Early in 1902, this company built and marketed one of the first
gasoline engine tractors in the United States. The machine was
powered with a two cylinder engine developing 22-45 HP. This
tractor (and the word tractor was coined by Hart-Parr Company) sold
to an Iowa farmer, operated for seventeen years, which reflected
the fundamental dependability of Hart-Parr design.
In 1903, the company built fifteen tractors which started the
organization into a successful career.

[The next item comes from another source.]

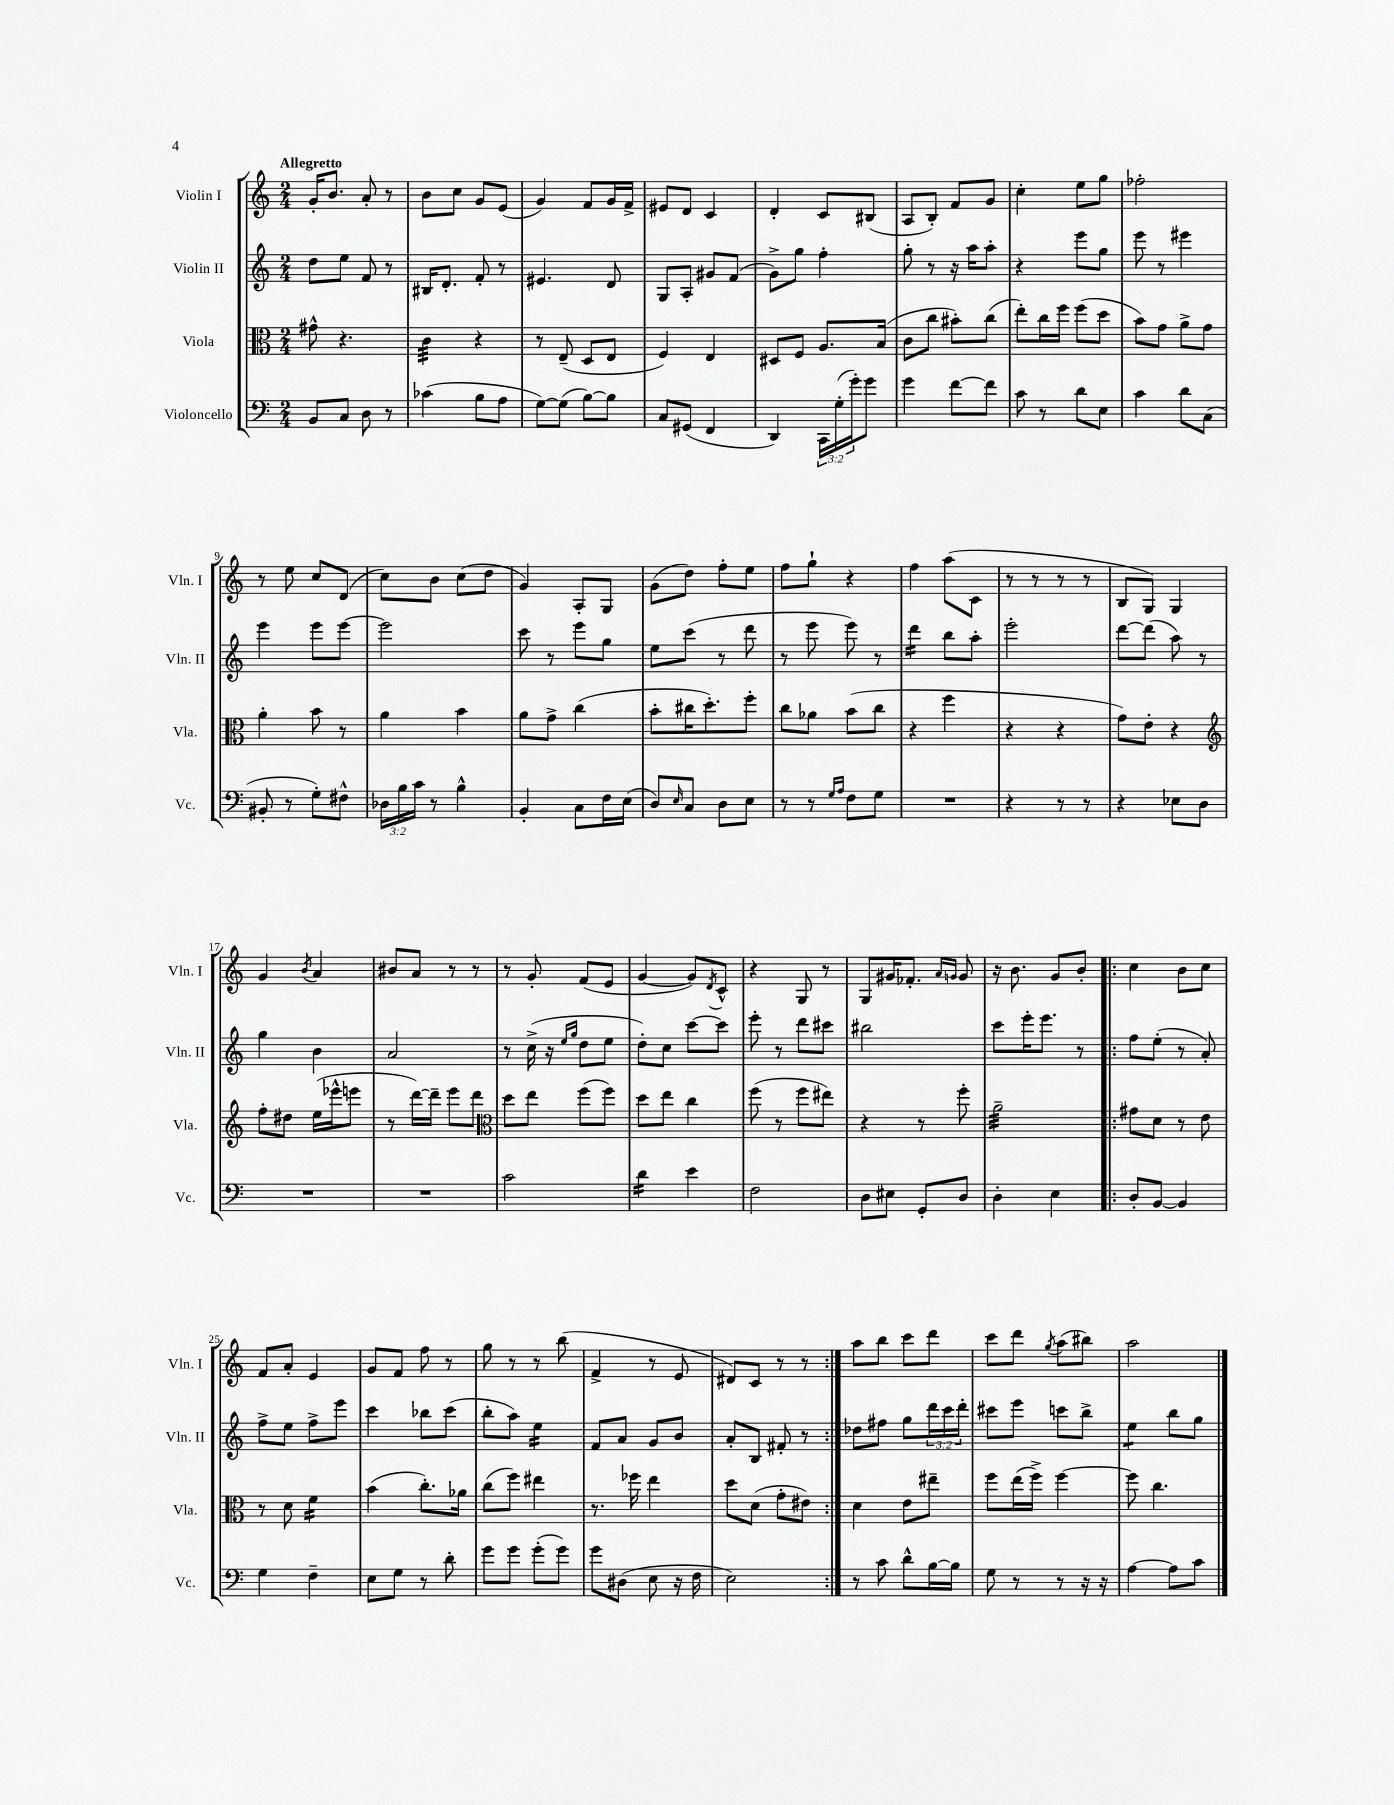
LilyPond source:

Today, through the
consolidation of Hart-Parr, Nichols and Shepard Threshers, Oliver
Plow Company and American Seeding Machine Company, the organization
is known a the Oliver Corporation, a subsidiary of the White Motor
At Froelich, Iowa, a man by the name (as the town was named for
his father) John Froelich, had worked around steam traction engines
and had learned the shortcomings of the heavy, hard to handle smoke
belchers. He was mechanically inclined and figured there surely was
a way to overcome some of the fire hazards and bulkiness of the
steam outfits. In 1894, he went to work on building a tractor using
a Van Duzen gasoline engine and a Robinson running gear. It
consisted of steel rear wheels of the traction type with lugs and a
single cylinder vertical engine. With his helper, William Mann,
they designed and built the gears and transmission that would
propel this outfit forward and backward.
When it was ready to run, they took it to a testing ground where
there was plenty of grain to be threshed and where it took the
place of a steam traction engine. It did a good job! This original
outfit, traveling on its own power worked all the way from Iowa to
South Dakota that year and threshed over 70,000 bushels of
From this beginning, John Froelich organized a gasoline engine
manufacturing company known as the Waterloo Gasoline Traction
Engine Company at Waterloo, Iowa. In 1895 this company was
incorporated and built the Waterloo engines. Mr. Froelich’s
interests were in the tractor, so he left the company and moved
later to St. Paul. There was a big demand for Waterloo engines and
a larger factory was built to meet the demand. At the same time,
the company continued to experiment in tractor design and in 1914,
the first Waterloo Boy Tractor, Model ‘R’ was introduced.
This was a two cylinder, kerosene burning horizontal engine with
cylinder heads back toward the steering wheel and driver. This
machine was built up until 1923 and was the forerunner of the John
Deere Model ‘D’ tractor, which put this company in the
field of the ‘New Generation of Power’after the Model
‘D’ came the Row-crop tractor Model ‘A’ in 1939 and
then in 1952 Model ’60’ and in 1958 Model ‘730’and
at the present decade the Model ‘4010’.
In the middle West during this same period, the Fuller &
Johnson Company of Wisconsin was in the manufacture of farm type
gasoline engines, and a worthy competitor of the other engine
companies of that time. The story of this company has well been
described by Vera Kindschi for the readers of GEM, so I will not
comment further on this manufacturer.